Kedudukan atau posisi politik juga sama dengan harta, memiliki sifat tidak pernah memuaskan diri. Dalam dunia politik bahkan ada virus bernama ambisi. Ambisi itu bahkan seakan ditumbuhkan agar terus menyala dalam diri seseorang yang ingin sukses dalam karir politik. Agar kedudukan tertinggilah yang harus diraih, bila perlu dengan segala cara. Itu namanya kemaruk politik.
Harta, politik, dan apapun dalam dunia itu memang perlu atau penting. Manusia memerlukan urusan dunia seperti itu. Seorang sufi ternama, Jalaluddin Rumi, bahkan berkata, yang artinya “Bila orang-orang shaleh apatis diri, jangan salahkan kalau orang zalim yang berkuasa”. Sebuah pernyataan yang terbilang ekstrem dari sosok sufi yang memganjurkan hidup zuhud.
Namun bukan berarti setiap muslim harus kemaruk alias tamak atau rakus. Makan dan minum pun dilarang berlebihan, itulah beda seorang muslim dengan yang sekuler. Sikap syukur dan qana’ah juga penting. Jangan karena azas manfaat harta dan kuasa, kemudian menjadi rakus atau tamak. Karena kemaruk maka segala cara dilakukan, lalu jiwa syukur dan qana’ah pun hilang.

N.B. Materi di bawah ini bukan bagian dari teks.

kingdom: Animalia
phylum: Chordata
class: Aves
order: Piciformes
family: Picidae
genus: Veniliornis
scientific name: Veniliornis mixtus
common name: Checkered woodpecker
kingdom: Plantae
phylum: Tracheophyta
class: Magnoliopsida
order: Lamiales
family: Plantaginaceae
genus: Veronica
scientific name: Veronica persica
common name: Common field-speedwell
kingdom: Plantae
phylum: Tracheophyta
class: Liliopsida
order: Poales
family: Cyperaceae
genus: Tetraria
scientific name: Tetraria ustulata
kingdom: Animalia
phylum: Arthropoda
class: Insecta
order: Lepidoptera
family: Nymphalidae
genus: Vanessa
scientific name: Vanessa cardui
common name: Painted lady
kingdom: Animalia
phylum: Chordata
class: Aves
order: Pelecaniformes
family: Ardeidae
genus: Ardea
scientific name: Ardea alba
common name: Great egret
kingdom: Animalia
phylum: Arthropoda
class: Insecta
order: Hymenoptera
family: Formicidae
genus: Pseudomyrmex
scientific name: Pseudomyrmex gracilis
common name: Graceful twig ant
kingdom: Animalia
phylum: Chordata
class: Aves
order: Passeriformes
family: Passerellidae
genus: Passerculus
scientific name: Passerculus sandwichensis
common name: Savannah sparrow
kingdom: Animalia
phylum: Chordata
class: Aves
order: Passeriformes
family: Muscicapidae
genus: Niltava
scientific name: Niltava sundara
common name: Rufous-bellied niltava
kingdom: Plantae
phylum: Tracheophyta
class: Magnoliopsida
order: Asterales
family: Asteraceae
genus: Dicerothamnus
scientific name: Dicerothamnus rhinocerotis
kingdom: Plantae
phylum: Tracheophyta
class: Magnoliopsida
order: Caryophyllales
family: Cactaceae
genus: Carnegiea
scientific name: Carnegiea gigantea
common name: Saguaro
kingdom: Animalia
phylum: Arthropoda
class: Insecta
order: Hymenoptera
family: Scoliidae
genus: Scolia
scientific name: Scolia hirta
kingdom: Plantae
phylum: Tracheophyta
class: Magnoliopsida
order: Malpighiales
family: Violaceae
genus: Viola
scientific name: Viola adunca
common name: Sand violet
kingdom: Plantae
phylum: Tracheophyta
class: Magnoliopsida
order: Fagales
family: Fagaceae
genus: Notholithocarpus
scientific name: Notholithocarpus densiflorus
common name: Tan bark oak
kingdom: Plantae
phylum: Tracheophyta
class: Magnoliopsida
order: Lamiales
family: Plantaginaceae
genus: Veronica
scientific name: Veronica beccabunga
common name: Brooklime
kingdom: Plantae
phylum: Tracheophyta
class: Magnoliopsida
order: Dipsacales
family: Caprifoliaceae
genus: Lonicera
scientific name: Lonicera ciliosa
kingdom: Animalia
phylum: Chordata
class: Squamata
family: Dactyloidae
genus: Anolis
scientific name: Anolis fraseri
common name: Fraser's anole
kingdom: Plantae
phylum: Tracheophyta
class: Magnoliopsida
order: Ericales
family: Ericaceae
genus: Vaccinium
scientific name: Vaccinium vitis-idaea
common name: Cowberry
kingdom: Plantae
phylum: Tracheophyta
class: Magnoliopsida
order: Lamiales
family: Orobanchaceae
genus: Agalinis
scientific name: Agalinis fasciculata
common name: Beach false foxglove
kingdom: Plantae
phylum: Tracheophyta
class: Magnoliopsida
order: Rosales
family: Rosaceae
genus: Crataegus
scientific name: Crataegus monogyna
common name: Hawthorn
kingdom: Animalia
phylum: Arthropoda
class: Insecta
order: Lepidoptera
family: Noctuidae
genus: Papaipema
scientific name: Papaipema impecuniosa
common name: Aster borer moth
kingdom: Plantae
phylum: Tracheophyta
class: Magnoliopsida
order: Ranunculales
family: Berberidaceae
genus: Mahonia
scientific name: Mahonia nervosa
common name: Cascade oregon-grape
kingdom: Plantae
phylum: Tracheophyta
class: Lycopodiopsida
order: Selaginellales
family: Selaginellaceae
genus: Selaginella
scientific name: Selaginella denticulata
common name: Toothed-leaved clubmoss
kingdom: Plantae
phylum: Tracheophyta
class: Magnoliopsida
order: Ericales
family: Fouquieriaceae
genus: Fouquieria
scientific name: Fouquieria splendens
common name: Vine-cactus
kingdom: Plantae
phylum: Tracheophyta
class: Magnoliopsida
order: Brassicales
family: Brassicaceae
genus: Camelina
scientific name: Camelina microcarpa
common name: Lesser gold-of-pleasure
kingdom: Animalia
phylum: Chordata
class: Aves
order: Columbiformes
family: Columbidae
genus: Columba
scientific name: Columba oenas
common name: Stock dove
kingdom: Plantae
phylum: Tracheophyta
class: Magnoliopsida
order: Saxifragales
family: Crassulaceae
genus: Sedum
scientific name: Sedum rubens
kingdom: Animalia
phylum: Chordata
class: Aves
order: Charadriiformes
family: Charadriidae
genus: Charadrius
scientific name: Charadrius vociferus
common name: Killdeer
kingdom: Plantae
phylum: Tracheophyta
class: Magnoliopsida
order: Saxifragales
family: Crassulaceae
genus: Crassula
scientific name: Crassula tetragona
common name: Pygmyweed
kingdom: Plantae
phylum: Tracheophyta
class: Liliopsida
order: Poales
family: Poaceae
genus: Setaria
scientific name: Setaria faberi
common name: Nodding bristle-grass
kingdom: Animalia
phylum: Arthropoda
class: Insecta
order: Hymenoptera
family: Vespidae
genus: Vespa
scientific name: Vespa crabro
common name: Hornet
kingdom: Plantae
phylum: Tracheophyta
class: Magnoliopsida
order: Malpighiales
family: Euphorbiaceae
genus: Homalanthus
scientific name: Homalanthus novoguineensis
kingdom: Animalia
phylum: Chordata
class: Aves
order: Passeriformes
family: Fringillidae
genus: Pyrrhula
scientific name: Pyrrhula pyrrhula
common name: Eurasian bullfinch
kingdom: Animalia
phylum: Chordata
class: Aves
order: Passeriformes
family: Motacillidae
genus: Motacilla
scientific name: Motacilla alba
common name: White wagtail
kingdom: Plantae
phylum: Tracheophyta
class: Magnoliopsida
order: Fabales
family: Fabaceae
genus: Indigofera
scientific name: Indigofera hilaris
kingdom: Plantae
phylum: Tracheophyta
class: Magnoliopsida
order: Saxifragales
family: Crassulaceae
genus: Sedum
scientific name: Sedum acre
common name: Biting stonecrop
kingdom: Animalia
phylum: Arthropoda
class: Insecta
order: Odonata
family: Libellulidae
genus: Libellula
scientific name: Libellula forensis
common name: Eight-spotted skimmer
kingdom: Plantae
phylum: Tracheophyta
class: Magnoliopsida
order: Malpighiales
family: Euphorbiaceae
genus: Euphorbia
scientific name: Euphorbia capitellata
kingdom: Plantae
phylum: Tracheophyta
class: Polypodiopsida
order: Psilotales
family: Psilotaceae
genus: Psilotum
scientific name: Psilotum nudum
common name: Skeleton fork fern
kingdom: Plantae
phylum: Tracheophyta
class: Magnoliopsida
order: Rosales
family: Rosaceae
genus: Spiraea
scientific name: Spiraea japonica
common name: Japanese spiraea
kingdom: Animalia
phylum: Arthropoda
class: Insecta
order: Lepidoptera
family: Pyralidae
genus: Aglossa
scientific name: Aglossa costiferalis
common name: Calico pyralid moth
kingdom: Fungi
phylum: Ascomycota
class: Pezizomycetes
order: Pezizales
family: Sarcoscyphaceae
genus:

Orang kemaruk tahta sama dengan penyakit tamak harta. Setelah tidak memiliki kedudukan politik, tidak pernah qana’ah dan bersyukur. Segala ukuran kesuksesan takarannya hanya keberhasilan dalam dunia politik, yang lain dianggap nihil atau tidak ngaruh.
Orang kemaruk politik juga biasanya memiliki penyakit post-power syndrome. Dirinya merasa seperti masih bertahta, selalu merasa paling hebat dan digdaya. Merasa paling tahu segalanya, yang lain dianggap bodoh. Mereka yang tidak berpolitik pun dan bergerak di bidang yang lain, dianggap seperti pandir. Hanya kedudukan politik yang hebat dan menentukan, yang lainnya minus.
Seperti pemyakit orang tamak, sombong, rakus, atau kemaruk pada umumnya, mereka memiliki watak yang sama sebagaimana disebutkan dalam hadis Nabi: bathara al-haq wa ghamtu al-nas, gemar menyalahkan dan merendahkan orang lain!